- Opening Delimiter -
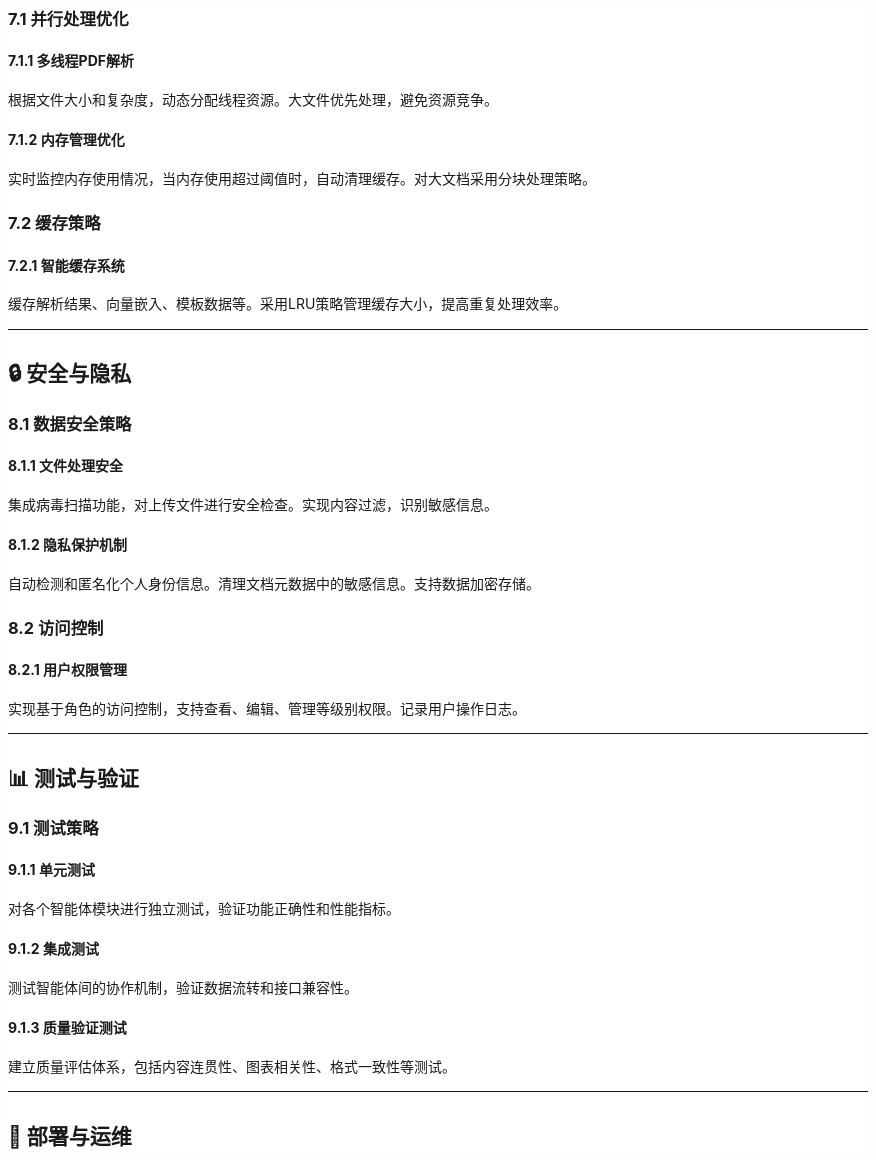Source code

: ### 7.1 并行处理优化

#### 7.1.1 多线程PDF解析
根据文件大小和复杂度，动态分配线程资源。大文件优先处理，避免资源竞争。

#### 7.1.2 内存管理优化
实时监控内存使用情况，当内存使用超过阈值时，自动清理缓存。对大文档采用分块处理策略。

### 7.2 缓存策略

#### 7.2.1 智能缓存系统
缓存解析结果、向量嵌入、模板数据等。采用LRU策略管理缓存大小，提高重复处理效率。

---

## 🔒 安全与隐私

### 8.1 数据安全策略

#### 8.1.1 文件处理安全
集成病毒扫描功能，对上传文件进行安全检查。实现内容过滤，识别敏感信息。

#### 8.1.2 隐私保护机制
自动检测和匿名化个人身份信息。清理文档元数据中的敏感信息。支持数据加密存储。

### 8.2 访问控制

#### 8.2.1 用户权限管理
实现基于角色的访问控制，支持查看、编辑、管理等级别权限。记录用户操作日志。

---

## 📊 测试与验证

### 9.1 测试策略

#### 9.1.1 单元测试
对各个智能体模块进行独立测试，验证功能正确性和性能指标。

#### 9.1.2 集成测试
测试智能体间的协作机制，验证数据流转和接口兼容性。

#### 9.1.3 质量验证测试
建立质量评估体系，包括内容连贯性、图表相关性、格式一致性等测试。

---

## 🚀 部署与运维
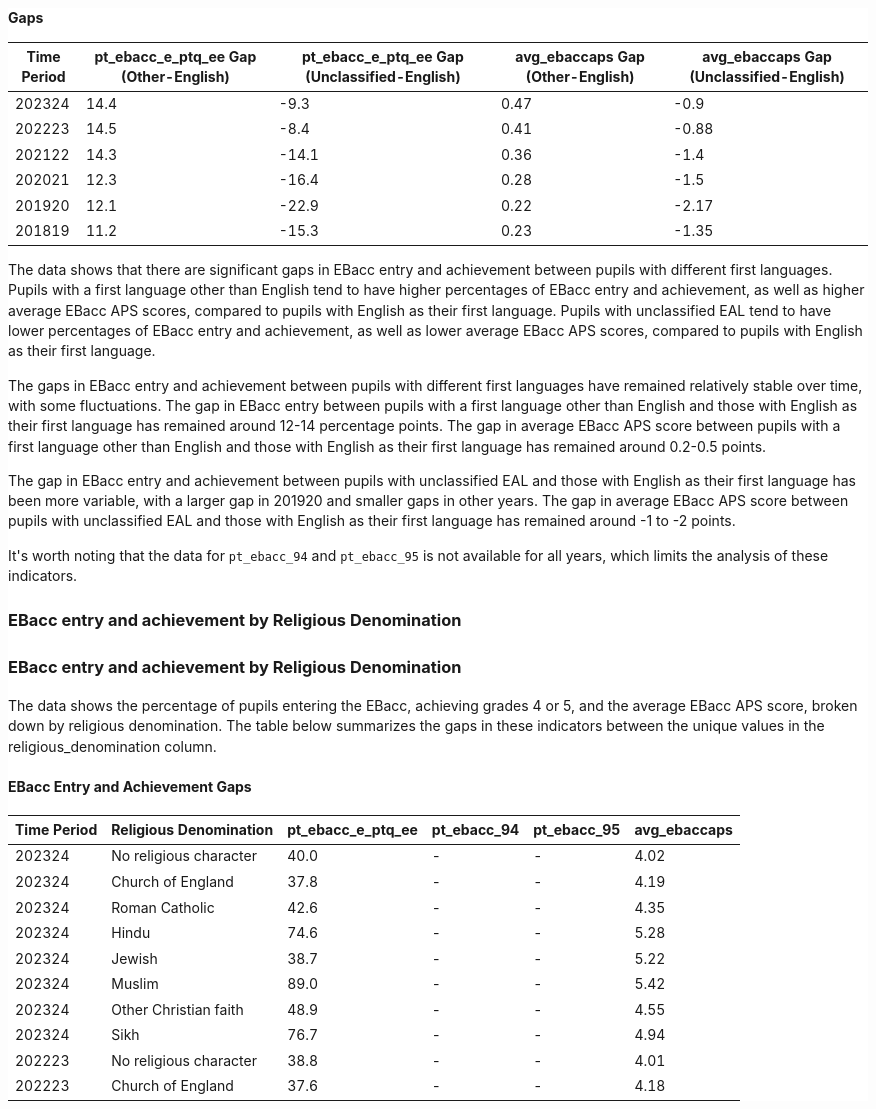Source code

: **Gaps**

| Time Period | pt_ebacc_e_ptq_ee Gap (Other-English) | pt_ebacc_e_ptq_ee Gap (Unclassified-English) | avg_ebaccaps Gap (Other-English) | avg_ebaccaps Gap (Unclassified-English) |
| --- | --- | --- | --- | --- |
| 202324 | 14.4 | -9.3 | 0.47 | -0.9 |
| 202223 | 14.5 | -8.4 | 0.41 | -0.88 |
| 202122 | 14.3 | -14.1 | 0.36 | -1.4 |
| 202021 | 12.3 | -16.4 | 0.28 | -1.5 |
| 201920 | 12.1 | -22.9 | 0.22 | -2.17 |
| 201819 | 11.2 | -15.3 | 0.23 | -1.35 |

The data shows that there are significant gaps in EBacc entry and achievement between pupils with different first languages. Pupils with a first language other than English tend to have higher percentages of EBacc entry and achievement, as well as higher average EBacc APS scores, compared to pupils with English as their first language. Pupils with unclassified EAL tend to have lower percentages of EBacc entry and achievement, as well as lower average EBacc APS scores, compared to pupils with English as their first language.

The gaps in EBacc entry and achievement between pupils with different first languages have remained relatively stable over time, with some fluctuations. The gap in EBacc entry between pupils with a first language other than English and those with English as their first language has remained around 12-14 percentage points. The gap in average EBacc APS score between pupils with a first language other than English and those with English as their first language has remained around 0.2-0.5 points.

The gap in EBacc entry and achievement between pupils with unclassified EAL and those with English as their first language has been more variable, with a larger gap in 201920 and smaller gaps in other years. The gap in average EBacc APS score between pupils with unclassified EAL and those with English as their first language has remained around -1 to -2 points.

It's worth noting that the data for `pt_ebacc_94` and `pt_ebacc_95` is not available for all years, which limits the analysis of these indicators.


### EBacc entry and achievement by Religious Denomination
### EBacc entry and achievement by Religious Denomination

The data shows the percentage of pupils entering the EBacc, achieving grades 4 or 5, and the average EBacc APS score, broken down by religious denomination. The table below summarizes the gaps in these indicators between the unique values in the religious_denomination column.

#### EBacc Entry and Achievement Gaps

| Time Period | Religious Denomination | pt_ebacc_e_ptq_ee | pt_ebacc_94 | pt_ebacc_95 | avg_ebaccaps |
| --- | --- | --- | --- | --- | --- |
| 202324 | No religious character | 40.0 | - | - | 4.02 |
| 202324 | Church of England | 37.8 | - | - | 4.19 |
| 202324 | Roman Catholic | 42.6 | - | - | 4.35 |
| 202324 | Hindu | 74.6 | - | - | 5.28 |
| 202324 | Jewish | 38.7 | - | - | 5.22 |
| 202324 | Muslim | 89.0 | - | - | 5.42 |
| 202324 | Other Christian faith | 48.9 | - | - | 4.55 |
| 202324 | Sikh | 76.7 | - | - | 4.94 |
| 202223 | No religious character | 38.8 | - | - | 4.01 |
| 202223 | Church of England | 37.6 | - | - | 4.18 |
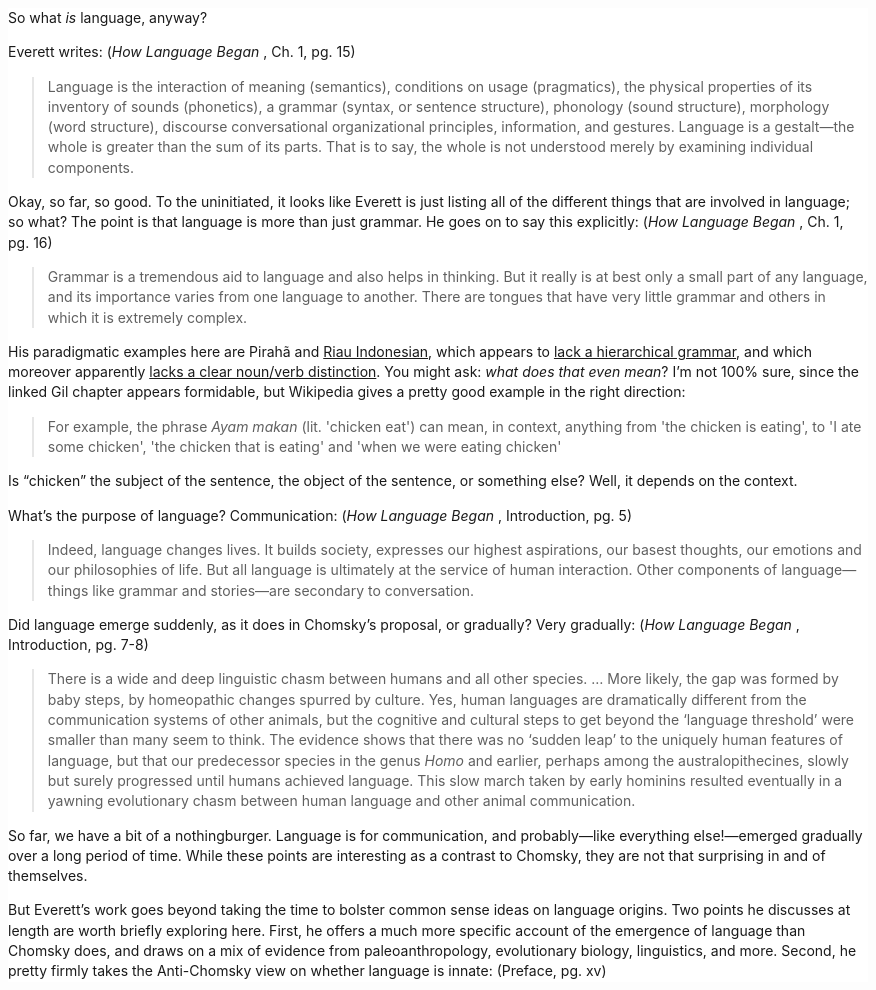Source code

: So what _is_ language, anyway? 

Everett writes: (_How Language Began_ , Ch. 1, pg. 15)

> Language is the interaction of meaning (semantics), conditions on usage (pragmatics), the physical properties of its inventory of sounds (phonetics), a grammar (syntax, or sentence structure), phonology (sound structure), morphology (word structure), discourse conversational organizational principles, information, and gestures. Language is a gestalt—the whole is greater than the sum of its parts. That is to say, the whole is not understood merely by examining individual components.

Okay, so far, so good. To the uninitiated, it looks like Everett is just listing all of the different things that are involved in language; so what? The point is that language is more than just grammar. He goes on to say this explicitly: (_How Language Began_ , Ch. 1, pg. 16)

> Grammar is a tremendous aid to language and also helps in thinking. But it really is at best only a small part of any language, and its importance varies from one language to another. There are tongues that have very little grammar and others in which it is extremely complex.

His paradigmatic examples here are Pirahã and [Riau Indonesian](https://en.wikipedia.org/wiki/Riau#Language), which appears to [lack a hierarchical grammar](https://indoling.com/ismil/19/abstracts/Gil.pdf), and which moreover apparently [lacks a clear noun/verb distinction](https://doi.org/10.1093/acprof:oso/9780199668441.003.0004). You might ask: _what does that even mean_? I’m not 100% sure, since the linked Gil chapter appears formidable, but Wikipedia gives a pretty good example in the right direction:

> For example, the phrase _Ayam makan_ (lit. 'chicken eat') can mean, in context, anything from 'the chicken is eating', to 'I ate some chicken', 'the chicken that is eating' and 'when we were eating chicken'

Is “chicken” the subject of the sentence, the object of the sentence, or something else? Well, it depends on the context. 

What’s the purpose of language? Communication: (_How Language Began_ , Introduction, pg. 5)

> Indeed, language changes lives. It builds society, expresses our highest aspirations, our basest thoughts, our emotions and our philosophies of life. But all language is ultimately at the service of human interaction. Other components of language—things like grammar and stories—are secondary to conversation. 

Did language emerge suddenly, as it does in Chomsky’s proposal, or gradually? Very gradually: (_How Language Began_ , Introduction, pg. 7-8)

> There is a wide and deep linguistic chasm between humans and all other species. … More likely, the gap was formed by baby steps, by homeopathic changes spurred by culture. Yes, human languages are dramatically different from the communication systems of other animals, but the cognitive and cultural steps to get beyond the ‘language threshold’ were smaller than many seem to think. The evidence shows that there was no ‘sudden leap’ to the uniquely human features of language, but that our predecessor species in the genus _Homo_ and earlier, perhaps among the australopithecines, slowly but surely progressed until humans achieved language. This slow march taken by early hominins resulted eventually in a yawning evolutionary chasm between human language and other animal communication. 

So far, we have a bit of a nothingburger. Language is for communication, and probably—like everything else!—emerged gradually over a long period of time. While these points are interesting as a contrast to Chomsky, they are not that surprising in and of themselves. 

But Everett’s work goes beyond taking the time to bolster common sense ideas on language origins. Two points he discusses at length are worth briefly exploring here. First, he offers a much more specific account of the emergence of language than Chomsky does, and draws on a mix of evidence from paleoanthropology, evolutionary biology, linguistics, and more. Second, he pretty firmly takes the Anti-Chomsky view on whether language is innate: (Preface, pg. xv)
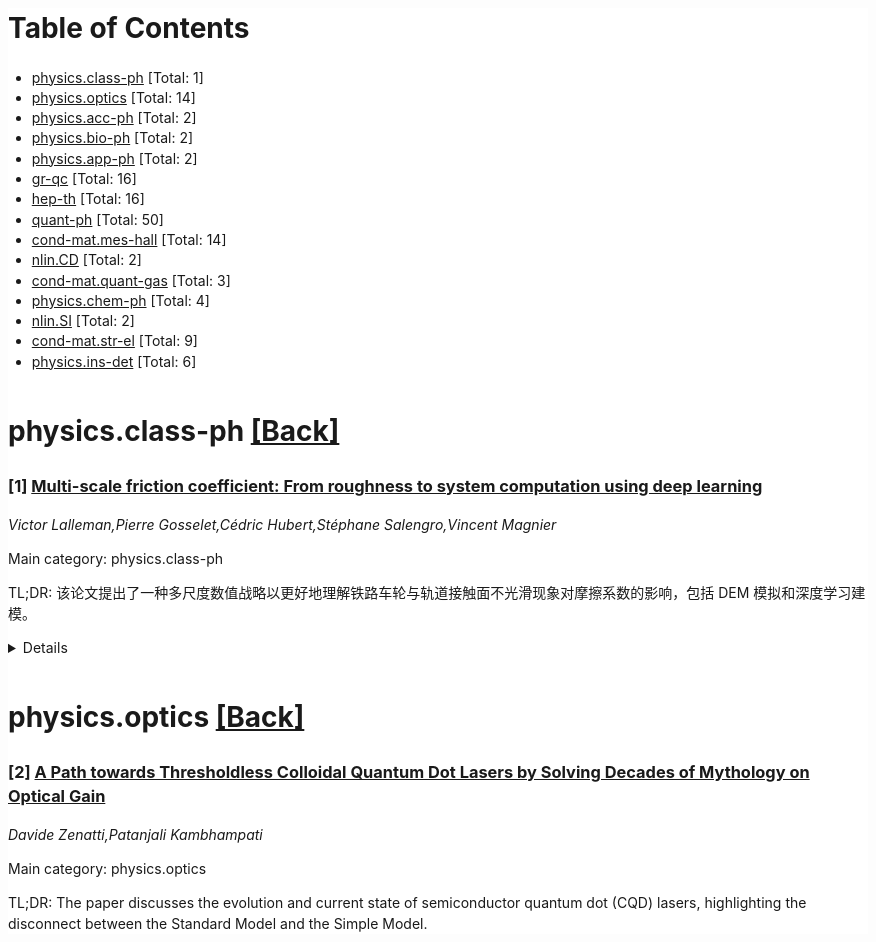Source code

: <div id=toc></div>

# Table of Contents

- [physics.class-ph](#physics.class-ph) [Total: 1]
- [physics.optics](#physics.optics) [Total: 14]
- [physics.acc-ph](#physics.acc-ph) [Total: 2]
- [physics.bio-ph](#physics.bio-ph) [Total: 2]
- [physics.app-ph](#physics.app-ph) [Total: 2]
- [gr-qc](#gr-qc) [Total: 16]
- [hep-th](#hep-th) [Total: 16]
- [quant-ph](#quant-ph) [Total: 50]
- [cond-mat.mes-hall](#cond-mat.mes-hall) [Total: 14]
- [nlin.CD](#nlin.CD) [Total: 2]
- [cond-mat.quant-gas](#cond-mat.quant-gas) [Total: 3]
- [physics.chem-ph](#physics.chem-ph) [Total: 4]
- [nlin.SI](#nlin.SI) [Total: 2]
- [cond-mat.str-el](#cond-mat.str-el) [Total: 9]
- [physics.ins-det](#physics.ins-det) [Total: 6]


<div id='physics.class-ph'></div>

# physics.class-ph [[Back]](#toc)

### [1] [Multi-scale friction coefficient: From roughness to system computation using deep learning](https://arxiv.org/abs/2510.01741)
*Victor Lalleman,Pierre Gosselet,Cédric Hubert,Stéphane Salengro,Vincent Magnier*

Main category: physics.class-ph

TL;DR: 该论文提出了一种多尺度数值战略以更好地理解铁路车轮与轨道接触面不光滑现象对摩擦系数的影响，包括 DEM 模拟和深度学习建模。


<details><summary>Details</summary></details>


<div id='physics.optics'></div>

# physics.optics [[Back]](#toc)

### [2] [A Path towards Thresholdless Colloidal Quantum Dot Lasers by Solving Decades of Mythology on Optical Gain](https://arxiv.org/abs/2510.01199)
*Davide Zenatti,Patanjali Kambhampati*

Main category: physics.optics

TL;DR: The paper discusses the evolution and current state of semiconductor quantum dot (CQD) lasers, highlighting the disconnect between the Standard Model and the Simple Model.

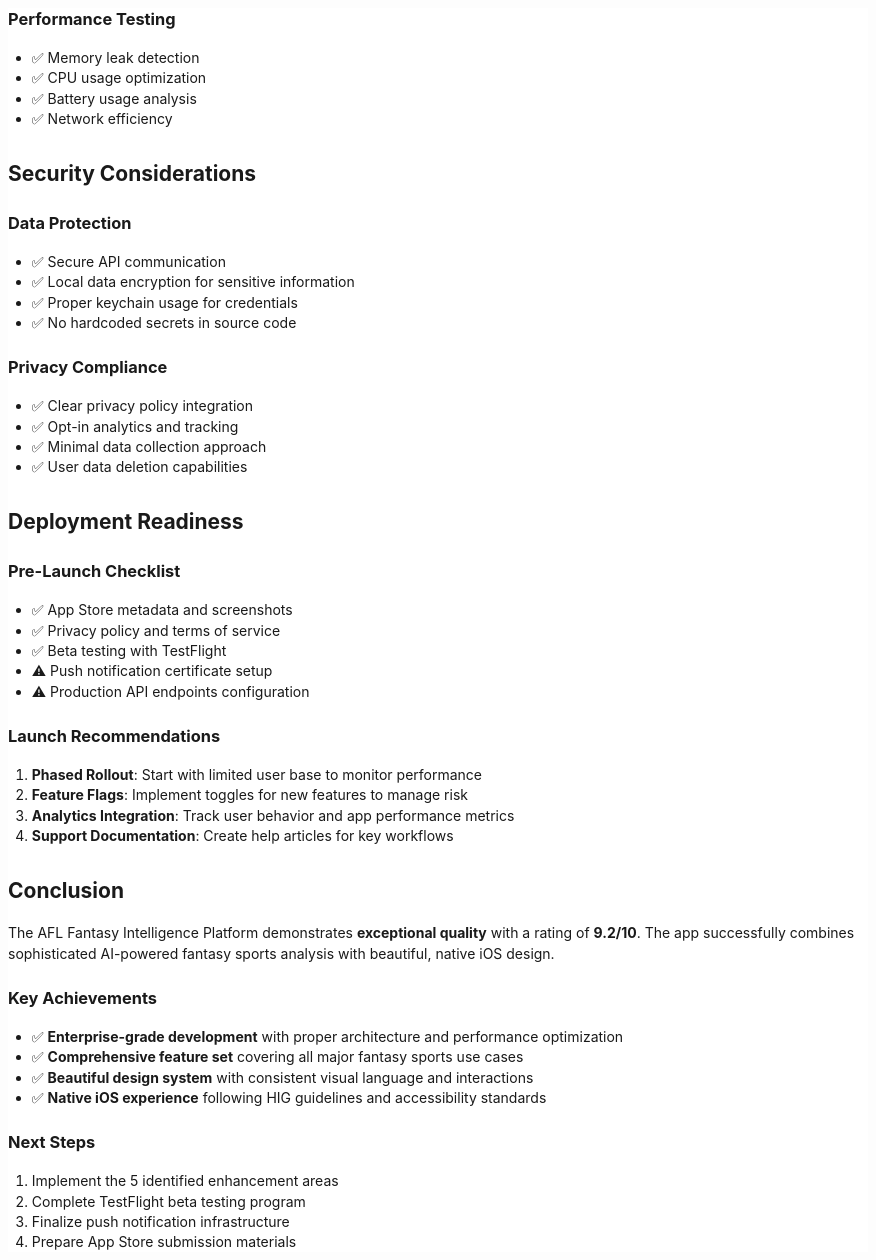 ### Performance Testing
- ✅ Memory leak detection
- ✅ CPU usage optimization
- ✅ Battery usage analysis
- ✅ Network efficiency

## Security Considerations

### Data Protection
- ✅ Secure API communication
- ✅ Local data encryption for sensitive information
- ✅ Proper keychain usage for credentials
- ✅ No hardcoded secrets in source code

### Privacy Compliance
- ✅ Clear privacy policy integration
- ✅ Opt-in analytics and tracking
- ✅ Minimal data collection approach
- ✅ User data deletion capabilities

## Deployment Readiness

### Pre-Launch Checklist
- ✅ App Store metadata and screenshots
- ✅ Privacy policy and terms of service
- ✅ Beta testing with TestFlight
- ⚠️ Push notification certificate setup
- ⚠️ Production API endpoints configuration

### Launch Recommendations
1. **Phased Rollout**: Start with limited user base to monitor performance
2. **Feature Flags**: Implement toggles for new features to manage risk
3. **Analytics Integration**: Track user behavior and app performance metrics
4. **Support Documentation**: Create help articles for key workflows

## Conclusion

The AFL Fantasy Intelligence Platform demonstrates **exceptional quality** with a rating of **9.2/10**. The app successfully combines sophisticated AI-powered fantasy sports analysis with beautiful, native iOS design. 

### Key Achievements
- ✅ **Enterprise-grade development** with proper architecture and performance optimization
- ✅ **Comprehensive feature set** covering all major fantasy sports use cases
- ✅ **Beautiful design system** with consistent visual language and interactions
- ✅ **Native iOS experience** following HIG guidelines and accessibility standards

### Next Steps
1. Implement the 5 identified enhancement areas
2. Complete TestFlight beta testing program
3. Finalize push notification infrastructure
4. Prepare App Store submission materials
- Closing Delimiter -
What to produce: Reproduce the listing word for word from its very beginning through the line that contains "0.23 | -1.35 |", including that line, but omit the pictures.

Result:
Source code

: ### 7.1 并行处理优化

#### 7.1.1 多线程PDF解析
根据文件大小和复杂度，动态分配线程资源。大文件优先处理，避免资源竞争。

#### 7.1.2 内存管理优化
实时监控内存使用情况，当内存使用超过阈值时，自动清理缓存。对大文档采用分块处理策略。

### 7.2 缓存策略

#### 7.2.1 智能缓存系统
缓存解析结果、向量嵌入、模板数据等。采用LRU策略管理缓存大小，提高重复处理效率。

---

## 🔒 安全与隐私

### 8.1 数据安全策略

#### 8.1.1 文件处理安全
集成病毒扫描功能，对上传文件进行安全检查。实现内容过滤，识别敏感信息。

#### 8.1.2 隐私保护机制
自动检测和匿名化个人身份信息。清理文档元数据中的敏感信息。支持数据加密存储。

### 8.2 访问控制

#### 8.2.1 用户权限管理
实现基于角色的访问控制，支持查看、编辑、管理等级别权限。记录用户操作日志。

---

## 📊 测试与验证

### 9.1 测试策略

#### 9.1.1 单元测试
对各个智能体模块进行独立测试，验证功能正确性和性能指标。

#### 9.1.2 集成测试
测试智能体间的协作机制，验证数据流转和接口兼容性。

#### 9.1.3 质量验证测试
建立质量评估体系，包括内容连贯性、图表相关性、格式一致性等测试。

---

## 🚀 部署与运维
Source code

: **Gaps**

| Time Period | pt_ebacc_e_ptq_ee Gap (Other-English) | pt_ebacc_e_ptq_ee Gap (Unclassified-English) | avg_ebaccaps Gap (Other-English) | avg_ebaccaps Gap (Unclassified-English) |
| --- | --- | --- | --- | --- |
| 202324 | 14.4 | -9.3 | 0.47 | -0.9 |
| 202223 | 14.5 | -8.4 | 0.41 | -0.88 |
| 202122 | 14.3 | -14.1 | 0.36 | -1.4 |
| 202021 | 12.3 | -16.4 | 0.28 | -1.5 |
| 201920 | 12.1 | -22.9 | 0.22 | -2.17 |
| 201819 | 11.2 | -15.3 | 0.23 | -1.35 |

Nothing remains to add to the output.